TEXT EXCERPT:
November 09, 2006 23 06 GMT

 

The U.S. economy is decelerating and will bottom out in the first half of 2007. The dreaded word "recession" might not be appropriate to use, because the United States might not actually meet the technical definition of two consecutive quarters of negative growth.

 

But a slowdown is clear. The yield curve has been inverted for months (which indicates money is being used irrationally); productivity gains have now fallen below gross domestic product (GDP) growth while labor costs are rising (which indicates the labor market is overheated); and the housing sector -- red hot for nearly a decade -- has finally lost steam.

 

However, there is no looming disaster about to befall the U.S. economy, or a structural imbalance that will imminently tear the system apart. The trade deficit is not a concern, and the budget deficit is not the monster it once appeared to be turning into. And no matter what one might think of a Republican, Democrat or split Congress, it is a rarity when the legislature's decisions affect the economy on a time frame of less than a year. Every aspect of this slowdown appears to be part and parcel of a normal economic cycle. The fundamentals of the American economy -- cultural, political and financial -- remain sound.

 

For now.

 

From time to time Stratfor takes the long view, peering ahead to spotlight the development trends that are as critical as they are unavoidable. Now is one of those times.

TASK ITEM:
Return the U.S. economic slowdown text above word for word, in full.

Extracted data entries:
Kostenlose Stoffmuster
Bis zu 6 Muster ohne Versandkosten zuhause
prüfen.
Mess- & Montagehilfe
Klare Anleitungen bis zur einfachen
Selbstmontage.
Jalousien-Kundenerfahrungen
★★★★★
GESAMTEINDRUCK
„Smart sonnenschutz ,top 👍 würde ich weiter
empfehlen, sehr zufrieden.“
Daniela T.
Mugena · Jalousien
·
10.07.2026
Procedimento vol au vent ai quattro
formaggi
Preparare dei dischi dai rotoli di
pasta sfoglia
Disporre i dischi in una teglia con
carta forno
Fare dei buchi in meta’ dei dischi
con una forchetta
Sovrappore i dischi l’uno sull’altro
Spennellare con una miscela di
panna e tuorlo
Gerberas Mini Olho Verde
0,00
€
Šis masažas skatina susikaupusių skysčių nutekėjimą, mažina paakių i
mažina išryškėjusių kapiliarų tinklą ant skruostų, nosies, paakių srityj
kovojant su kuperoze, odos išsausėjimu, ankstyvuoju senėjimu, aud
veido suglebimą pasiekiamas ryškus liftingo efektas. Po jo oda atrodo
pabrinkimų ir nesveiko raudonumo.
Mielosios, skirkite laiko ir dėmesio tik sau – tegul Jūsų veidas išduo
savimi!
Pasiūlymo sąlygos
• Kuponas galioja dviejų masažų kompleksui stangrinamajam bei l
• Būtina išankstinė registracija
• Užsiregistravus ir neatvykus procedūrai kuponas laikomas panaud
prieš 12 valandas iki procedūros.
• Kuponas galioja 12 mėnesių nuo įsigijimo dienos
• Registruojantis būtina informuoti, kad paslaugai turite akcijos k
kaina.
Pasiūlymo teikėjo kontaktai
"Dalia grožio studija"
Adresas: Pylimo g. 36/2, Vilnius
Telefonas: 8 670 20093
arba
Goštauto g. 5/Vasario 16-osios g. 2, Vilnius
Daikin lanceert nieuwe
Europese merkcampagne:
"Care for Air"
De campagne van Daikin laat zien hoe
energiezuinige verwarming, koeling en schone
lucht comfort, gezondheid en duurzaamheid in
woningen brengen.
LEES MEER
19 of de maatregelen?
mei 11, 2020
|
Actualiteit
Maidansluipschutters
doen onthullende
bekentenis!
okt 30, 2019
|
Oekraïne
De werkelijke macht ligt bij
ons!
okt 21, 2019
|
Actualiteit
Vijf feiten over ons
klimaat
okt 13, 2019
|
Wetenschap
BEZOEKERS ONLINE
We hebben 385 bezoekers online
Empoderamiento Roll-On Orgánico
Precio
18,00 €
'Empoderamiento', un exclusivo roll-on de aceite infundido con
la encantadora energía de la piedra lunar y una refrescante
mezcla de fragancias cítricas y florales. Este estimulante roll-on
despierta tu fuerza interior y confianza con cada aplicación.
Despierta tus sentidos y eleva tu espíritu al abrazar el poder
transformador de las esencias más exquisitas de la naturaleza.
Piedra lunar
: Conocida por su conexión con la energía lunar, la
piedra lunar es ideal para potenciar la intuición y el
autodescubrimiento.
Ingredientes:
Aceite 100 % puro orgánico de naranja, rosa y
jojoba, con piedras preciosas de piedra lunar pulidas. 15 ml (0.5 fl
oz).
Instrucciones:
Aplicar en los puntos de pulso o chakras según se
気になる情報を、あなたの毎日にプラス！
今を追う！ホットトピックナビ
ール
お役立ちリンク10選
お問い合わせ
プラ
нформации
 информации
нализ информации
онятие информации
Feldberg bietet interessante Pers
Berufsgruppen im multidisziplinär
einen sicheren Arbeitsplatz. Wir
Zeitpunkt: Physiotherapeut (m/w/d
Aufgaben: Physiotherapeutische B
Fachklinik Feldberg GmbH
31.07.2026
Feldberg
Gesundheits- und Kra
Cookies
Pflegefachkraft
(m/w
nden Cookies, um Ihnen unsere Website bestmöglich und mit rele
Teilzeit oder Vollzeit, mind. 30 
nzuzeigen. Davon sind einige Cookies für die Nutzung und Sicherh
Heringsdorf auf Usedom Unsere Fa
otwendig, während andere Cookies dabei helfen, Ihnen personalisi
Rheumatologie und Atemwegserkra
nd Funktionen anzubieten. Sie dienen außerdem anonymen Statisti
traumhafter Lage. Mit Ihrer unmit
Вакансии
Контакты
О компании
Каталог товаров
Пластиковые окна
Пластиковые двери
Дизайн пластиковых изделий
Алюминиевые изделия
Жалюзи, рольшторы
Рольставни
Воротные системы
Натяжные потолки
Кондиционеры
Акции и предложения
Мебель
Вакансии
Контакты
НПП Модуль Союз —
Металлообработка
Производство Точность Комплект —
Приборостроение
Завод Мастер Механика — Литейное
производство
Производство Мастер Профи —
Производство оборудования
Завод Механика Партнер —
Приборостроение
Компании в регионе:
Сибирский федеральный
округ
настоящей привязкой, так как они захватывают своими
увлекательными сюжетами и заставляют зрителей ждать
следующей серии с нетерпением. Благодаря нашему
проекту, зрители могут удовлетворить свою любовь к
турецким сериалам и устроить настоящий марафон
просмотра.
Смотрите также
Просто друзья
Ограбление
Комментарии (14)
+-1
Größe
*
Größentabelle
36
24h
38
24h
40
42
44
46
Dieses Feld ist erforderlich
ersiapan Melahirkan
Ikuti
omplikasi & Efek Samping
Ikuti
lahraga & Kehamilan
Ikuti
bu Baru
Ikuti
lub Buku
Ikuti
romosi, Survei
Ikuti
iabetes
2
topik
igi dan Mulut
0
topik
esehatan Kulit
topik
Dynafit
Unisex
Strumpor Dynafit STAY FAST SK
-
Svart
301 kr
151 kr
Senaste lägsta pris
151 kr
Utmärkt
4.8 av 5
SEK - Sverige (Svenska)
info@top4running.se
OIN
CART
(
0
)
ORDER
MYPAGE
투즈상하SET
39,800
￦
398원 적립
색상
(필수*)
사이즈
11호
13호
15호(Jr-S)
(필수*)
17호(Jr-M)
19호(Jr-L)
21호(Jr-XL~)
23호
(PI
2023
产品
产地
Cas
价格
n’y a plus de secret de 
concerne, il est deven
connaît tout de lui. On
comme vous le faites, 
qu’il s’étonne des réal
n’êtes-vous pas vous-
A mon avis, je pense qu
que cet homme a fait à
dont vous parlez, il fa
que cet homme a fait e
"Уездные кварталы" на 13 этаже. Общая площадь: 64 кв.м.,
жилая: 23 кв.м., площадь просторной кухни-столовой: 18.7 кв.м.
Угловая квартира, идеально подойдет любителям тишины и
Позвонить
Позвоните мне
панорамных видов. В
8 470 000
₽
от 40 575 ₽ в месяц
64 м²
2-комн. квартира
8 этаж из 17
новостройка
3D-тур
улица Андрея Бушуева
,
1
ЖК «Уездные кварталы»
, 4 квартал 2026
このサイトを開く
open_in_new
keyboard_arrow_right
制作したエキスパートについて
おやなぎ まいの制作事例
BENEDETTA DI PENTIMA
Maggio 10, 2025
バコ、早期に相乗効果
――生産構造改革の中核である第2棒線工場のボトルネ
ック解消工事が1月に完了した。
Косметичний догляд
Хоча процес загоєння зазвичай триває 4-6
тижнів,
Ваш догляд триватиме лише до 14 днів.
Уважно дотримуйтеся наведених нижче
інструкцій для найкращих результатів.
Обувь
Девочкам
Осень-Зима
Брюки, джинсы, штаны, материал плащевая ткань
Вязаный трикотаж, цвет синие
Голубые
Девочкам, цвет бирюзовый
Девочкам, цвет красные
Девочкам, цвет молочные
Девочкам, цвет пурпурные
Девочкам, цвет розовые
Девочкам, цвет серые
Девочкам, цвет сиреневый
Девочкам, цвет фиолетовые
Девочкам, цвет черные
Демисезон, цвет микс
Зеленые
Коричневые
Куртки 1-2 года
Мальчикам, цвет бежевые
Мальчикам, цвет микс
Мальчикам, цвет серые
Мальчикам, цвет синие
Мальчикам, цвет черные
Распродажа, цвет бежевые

SOLUTION TO THIS TASK:
November 09, 2006 23 06 GMT

 

The U.S. economy is decelerating and will bottom out in the first half of 2007. The dreaded word "recession" might not be appropriate to use, because the United States might not actually meet the technical definition of two consecutive quarters of negative growth.

 

But a slowdown is clear. The yield curve has been inverted for months (which indicates money is being used irrationally); productivity gains have now fallen below gross domestic product (GDP) growth while labor costs are rising (which indicates the labor market is overheated); and the housing sector -- red hot for nearly a decade -- has finally lost steam.

 

However, there is no looming disaster about to befall the U.S. economy, or a structural imbalance that will imminently tear the system apart. The trade deficit is not a concern, and the budget deficit is not the monster it once appeared to be turning into. And no matter what one might think of a Republican, Democrat or split Congress, it is a rarity when the legislature's decisions affect the economy on a time frame of less than a year. Every aspect of this slowdown appears to be part and parcel of a normal economic cycle. The fundamentals of the American economy -- cultural, political and financial -- remain sound.

 

For now.

 

From time to time Stratfor takes the long view, peering ahead to spotlight the development trends that are as critical as they are unavoidable. Now is one of those times.